Tata Proteomics and Coagulation Unit, Thrombosis Research Institute, Narayana Hrudayalaya Hospital, Bengaluru, Karnataka 560099, India.
Mary and Garry Weston Functional Genomics Unit, Thrombosis Research Institute, Bengaluru, Karnataka 560099, India.
Mol Med Rep. 2018 Mar;17(3):4253-4264. doi: 10.3892/mmr.2018.8393. Epub 2018 Jan 8.
Coronary artery disease (CAD) is a major cause of mortality in India, more importantly the young Indians. Combinatorial and integrative approaches to evaluate pathways and genes to gain an improved understanding and potential biomarkers for risk assessment are required. Therefore, 608 genes from the CADgene database version 2.0, classified into 12 functional classes representing the atherosclerotic disease process, were analyzed. Homology analysis of the unique list of gene ontologies (GO) from each functional class gave 8 GO terms represented in 11 and 10 functional classes. Using disease ontology analysis 80 genes belonging to 8 GO terms, using FunDO suggested that 29 of them were identified to be associated with CAD. Extended network analysis of these genes using STRING version 9.1 gave 328 nodes and 4,525 interactions of which the top 5% had a node degree of ≥75 associated with pathways including the ErbB signaling pathway with epidermal growth factor receptor (EGFR) gene as the central hub. Evaluation of EFGR protein levels in age and gender‑matched 342 CAD patients vs. 342 control subjects demonstrated significant differences [controls=149.76±2.47 pg/ml and CAD patients stratified into stable angina (SA)=161.65±3.40 pg/ml and myocardial infarction (MI)=171.51±4.26 pg/ml]. Logistic regression analysis suggested that increased EGFR levels exhibit 3‑fold higher risk of CAD [odds ratio (OR) 3.51, 95% confidence interval [CI] 1.96‑6.28, P≤0.001], upon adjustment for hypertension, diabetes and smoking. A unit increase in EGFR levels increased the risk by 2‑fold for SA (OR 2.58, 95% CI 1.25‑5.33, P=0.01) and 3.8‑fold for MI (OR 3.82, 95% CI 1.94‑7.52, P≤0.001) following adjustment. Thus, the use of ontology mapping and network analysis in an integrative manner aids in the prioritization of biomarkers of complex disease.

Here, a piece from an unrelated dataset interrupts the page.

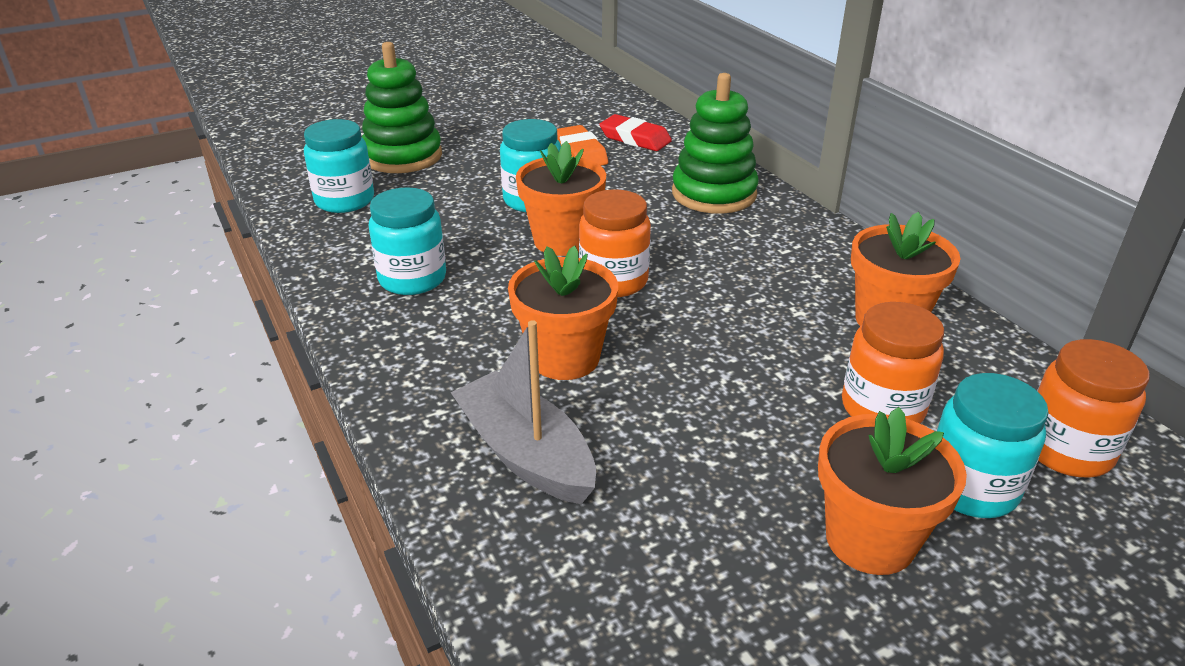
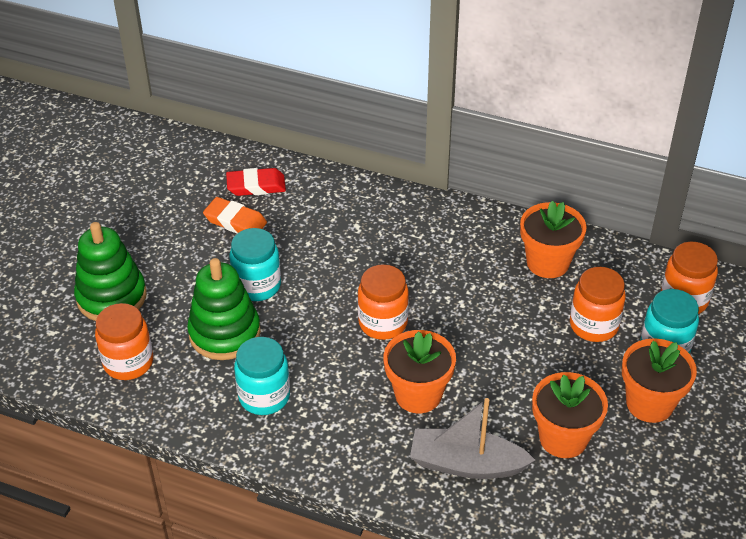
camera: 40 degrees left, 10 degrees up
(344, 201) = (128, 362): turquoise jar -> orange jar
(562, 240) = (317, 309): orange flower pot -> orange flower pot (563, 438)
(714, 194) = (363, 213): green stacking toy -> green stacking toy (224, 333)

冠心病(CAD)是印度死亡的主要原因,尤其是印度年轻人。需要采用组合和综合方法来评估途径和基因,以更好地了解和潜在的风险评估生物标志物。因此,分析了 CADgene 数据库版本 2.0 中的 608 个基因,这些基因分为 12 个功能类别,代表动脉粥样硬化疾病过程。对每个功能类别中独特基因本体 (GO) 列表的同源分析给出了 11 个和 10 个功能类别中代表的 8 个 GO 术语。使用疾病本体分析,属于 8 个 GO 术语的 80 个基因,使用 FunDO 分析,其中 29 个基因被认为与 CAD 相关。使用 STRING 版本 9.1 对这些基因进行扩展网络分析,得到 328 个节点和 4525 个相互作用,其中前 5%的节点度≥75,与包括表皮生长因子受体 (EGFR) 基因作为中心枢纽的 ErbB 信号通路在内的途径相关。在年龄和性别匹配的 342 名 CAD 患者与 342 名对照受试者中评估 EGFR 蛋白水平,结果显示差异显著[对照组=149.76±2.47pg/ml,CAD 患者分为稳定型心绞痛(SA)=161.65±3.40pg/ml 和心肌梗死(MI)=171.51±4.26pg/ml]。逻辑回归分析表明,EGFR 水平升高与 CAD 的风险增加 3 倍相关[比值比(OR)3.51,95%置信区间(CI)1.96-6.28,P≤0.001],在调整高血压、糖尿病和吸烟因素后。EGFR 水平每增加一个单位,SA 的风险增加 2 倍(OR 2.58,95%CI 1.25-5.33,P=0.01),MI 的风险增加 3.8 倍(OR 3.82,95%CI 1.94-7.52,P≤0.001)。因此,使用本体映射和网络分析的综合方法有助于优先考虑复杂疾病的生物标志物。